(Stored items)
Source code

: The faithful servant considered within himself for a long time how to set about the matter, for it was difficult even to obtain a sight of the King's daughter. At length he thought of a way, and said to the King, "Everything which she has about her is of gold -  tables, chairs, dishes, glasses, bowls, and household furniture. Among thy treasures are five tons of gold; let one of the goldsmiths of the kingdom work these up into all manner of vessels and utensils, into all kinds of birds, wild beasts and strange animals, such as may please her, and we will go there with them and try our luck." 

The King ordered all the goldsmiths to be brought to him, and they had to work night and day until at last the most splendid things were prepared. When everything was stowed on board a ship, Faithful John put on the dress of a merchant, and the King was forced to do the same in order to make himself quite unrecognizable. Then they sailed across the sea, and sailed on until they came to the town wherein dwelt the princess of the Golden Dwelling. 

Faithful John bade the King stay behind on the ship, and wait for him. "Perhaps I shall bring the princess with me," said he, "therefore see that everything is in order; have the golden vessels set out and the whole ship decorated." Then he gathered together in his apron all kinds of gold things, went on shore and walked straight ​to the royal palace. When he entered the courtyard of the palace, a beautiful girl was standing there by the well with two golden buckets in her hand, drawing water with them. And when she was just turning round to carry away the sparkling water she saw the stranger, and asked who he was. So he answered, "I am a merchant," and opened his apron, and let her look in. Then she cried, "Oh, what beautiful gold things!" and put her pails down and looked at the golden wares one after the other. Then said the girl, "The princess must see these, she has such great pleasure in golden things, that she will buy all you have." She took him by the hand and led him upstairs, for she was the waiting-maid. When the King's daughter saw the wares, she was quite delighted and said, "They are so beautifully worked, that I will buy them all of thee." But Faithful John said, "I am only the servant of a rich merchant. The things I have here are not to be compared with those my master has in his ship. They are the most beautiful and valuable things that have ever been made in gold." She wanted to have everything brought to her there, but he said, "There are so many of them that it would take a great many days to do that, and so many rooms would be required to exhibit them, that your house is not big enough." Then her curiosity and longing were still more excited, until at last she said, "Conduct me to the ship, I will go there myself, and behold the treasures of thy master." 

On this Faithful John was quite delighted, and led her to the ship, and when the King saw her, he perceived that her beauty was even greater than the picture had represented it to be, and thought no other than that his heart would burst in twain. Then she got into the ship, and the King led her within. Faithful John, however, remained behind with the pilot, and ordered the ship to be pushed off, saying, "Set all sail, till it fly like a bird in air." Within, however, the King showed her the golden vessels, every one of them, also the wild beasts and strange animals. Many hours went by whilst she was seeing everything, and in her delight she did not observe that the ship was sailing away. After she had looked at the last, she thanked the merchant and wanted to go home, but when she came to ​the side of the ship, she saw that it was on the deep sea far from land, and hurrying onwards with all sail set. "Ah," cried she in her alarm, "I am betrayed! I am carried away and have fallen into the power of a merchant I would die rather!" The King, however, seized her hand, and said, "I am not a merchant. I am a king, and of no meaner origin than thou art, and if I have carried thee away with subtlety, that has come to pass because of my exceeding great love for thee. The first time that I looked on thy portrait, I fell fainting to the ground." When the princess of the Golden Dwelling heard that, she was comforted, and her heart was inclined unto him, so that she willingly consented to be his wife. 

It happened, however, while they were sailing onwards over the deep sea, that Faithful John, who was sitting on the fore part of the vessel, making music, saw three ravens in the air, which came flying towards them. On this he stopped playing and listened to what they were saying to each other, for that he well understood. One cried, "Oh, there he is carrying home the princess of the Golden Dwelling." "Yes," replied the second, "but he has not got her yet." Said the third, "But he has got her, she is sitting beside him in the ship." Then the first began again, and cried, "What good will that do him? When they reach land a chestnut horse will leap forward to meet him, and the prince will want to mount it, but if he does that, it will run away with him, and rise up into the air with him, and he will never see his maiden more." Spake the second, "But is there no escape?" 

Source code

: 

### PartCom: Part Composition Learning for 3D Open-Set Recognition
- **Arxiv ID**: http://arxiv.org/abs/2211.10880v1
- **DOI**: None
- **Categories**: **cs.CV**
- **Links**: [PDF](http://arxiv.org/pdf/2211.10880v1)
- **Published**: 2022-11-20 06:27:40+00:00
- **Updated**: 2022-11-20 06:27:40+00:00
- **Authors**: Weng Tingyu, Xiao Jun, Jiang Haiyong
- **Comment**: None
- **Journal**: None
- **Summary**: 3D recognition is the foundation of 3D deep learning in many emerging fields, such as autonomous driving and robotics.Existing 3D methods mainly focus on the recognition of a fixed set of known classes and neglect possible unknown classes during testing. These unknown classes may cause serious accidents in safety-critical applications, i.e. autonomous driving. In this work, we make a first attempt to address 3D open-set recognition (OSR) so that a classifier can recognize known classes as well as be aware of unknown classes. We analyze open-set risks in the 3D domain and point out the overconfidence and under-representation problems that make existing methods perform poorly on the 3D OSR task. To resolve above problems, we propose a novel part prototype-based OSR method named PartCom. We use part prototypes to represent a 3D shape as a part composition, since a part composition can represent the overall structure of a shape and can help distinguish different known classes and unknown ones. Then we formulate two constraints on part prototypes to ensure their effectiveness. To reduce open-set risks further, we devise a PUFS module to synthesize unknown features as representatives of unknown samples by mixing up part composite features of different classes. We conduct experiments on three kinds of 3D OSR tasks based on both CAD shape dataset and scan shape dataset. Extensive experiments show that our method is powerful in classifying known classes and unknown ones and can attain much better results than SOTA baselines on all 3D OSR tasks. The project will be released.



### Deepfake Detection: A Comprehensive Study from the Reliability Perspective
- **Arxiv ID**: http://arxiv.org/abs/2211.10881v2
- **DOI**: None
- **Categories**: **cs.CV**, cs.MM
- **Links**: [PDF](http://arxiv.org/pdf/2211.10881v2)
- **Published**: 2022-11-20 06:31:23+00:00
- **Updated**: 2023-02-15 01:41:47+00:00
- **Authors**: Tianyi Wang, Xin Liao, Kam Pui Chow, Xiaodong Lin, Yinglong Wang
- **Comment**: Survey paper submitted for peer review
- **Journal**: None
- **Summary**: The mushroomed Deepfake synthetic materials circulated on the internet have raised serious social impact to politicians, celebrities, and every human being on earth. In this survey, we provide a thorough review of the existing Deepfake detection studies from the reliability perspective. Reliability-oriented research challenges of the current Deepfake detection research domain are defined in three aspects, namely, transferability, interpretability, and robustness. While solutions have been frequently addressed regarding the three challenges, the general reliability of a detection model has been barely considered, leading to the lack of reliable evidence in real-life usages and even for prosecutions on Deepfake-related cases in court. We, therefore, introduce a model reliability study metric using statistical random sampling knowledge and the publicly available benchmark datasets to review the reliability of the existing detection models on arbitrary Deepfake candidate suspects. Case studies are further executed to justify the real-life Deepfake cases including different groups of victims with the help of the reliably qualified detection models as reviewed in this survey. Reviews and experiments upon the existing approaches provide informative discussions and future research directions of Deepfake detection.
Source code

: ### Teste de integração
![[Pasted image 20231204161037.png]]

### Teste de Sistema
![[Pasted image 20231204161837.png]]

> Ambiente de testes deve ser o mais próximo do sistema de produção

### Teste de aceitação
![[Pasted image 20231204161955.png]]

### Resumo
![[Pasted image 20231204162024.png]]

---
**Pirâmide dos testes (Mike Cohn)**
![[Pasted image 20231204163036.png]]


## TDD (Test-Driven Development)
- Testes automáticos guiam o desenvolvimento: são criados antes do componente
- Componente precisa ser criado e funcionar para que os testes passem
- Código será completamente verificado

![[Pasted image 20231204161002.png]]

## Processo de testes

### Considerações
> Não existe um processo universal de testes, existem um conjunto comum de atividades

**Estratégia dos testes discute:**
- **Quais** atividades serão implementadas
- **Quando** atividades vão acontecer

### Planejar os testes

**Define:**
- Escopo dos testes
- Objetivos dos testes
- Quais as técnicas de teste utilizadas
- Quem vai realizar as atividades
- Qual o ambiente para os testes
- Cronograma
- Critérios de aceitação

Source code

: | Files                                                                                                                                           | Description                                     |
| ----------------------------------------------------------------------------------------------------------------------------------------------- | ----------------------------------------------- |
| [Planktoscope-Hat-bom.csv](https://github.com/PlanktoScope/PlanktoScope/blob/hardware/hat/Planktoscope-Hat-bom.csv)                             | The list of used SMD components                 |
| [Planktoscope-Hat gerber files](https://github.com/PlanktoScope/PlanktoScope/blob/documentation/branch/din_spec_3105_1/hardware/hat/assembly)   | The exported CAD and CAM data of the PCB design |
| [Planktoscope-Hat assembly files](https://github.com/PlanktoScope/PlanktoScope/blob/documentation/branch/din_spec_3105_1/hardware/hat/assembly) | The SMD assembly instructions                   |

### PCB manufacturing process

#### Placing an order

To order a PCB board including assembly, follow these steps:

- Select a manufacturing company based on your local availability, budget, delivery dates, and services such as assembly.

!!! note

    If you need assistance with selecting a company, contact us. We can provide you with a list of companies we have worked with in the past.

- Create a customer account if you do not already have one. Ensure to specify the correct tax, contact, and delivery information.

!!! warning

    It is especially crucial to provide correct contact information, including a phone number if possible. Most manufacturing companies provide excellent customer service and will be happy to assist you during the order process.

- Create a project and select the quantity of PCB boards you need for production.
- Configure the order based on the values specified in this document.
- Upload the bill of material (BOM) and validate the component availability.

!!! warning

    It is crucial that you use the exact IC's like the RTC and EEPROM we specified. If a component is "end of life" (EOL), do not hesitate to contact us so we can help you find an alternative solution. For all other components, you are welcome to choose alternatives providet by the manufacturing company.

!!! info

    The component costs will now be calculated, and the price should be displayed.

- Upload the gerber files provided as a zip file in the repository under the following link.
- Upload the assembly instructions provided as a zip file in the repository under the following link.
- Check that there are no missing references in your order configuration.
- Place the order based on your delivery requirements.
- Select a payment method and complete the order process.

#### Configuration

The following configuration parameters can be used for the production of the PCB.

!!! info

YOUR INSTRUCTIONS => For the data above, state how many of its lines contain the word "delivery", giving no other text.

TASK RESPONSE => 3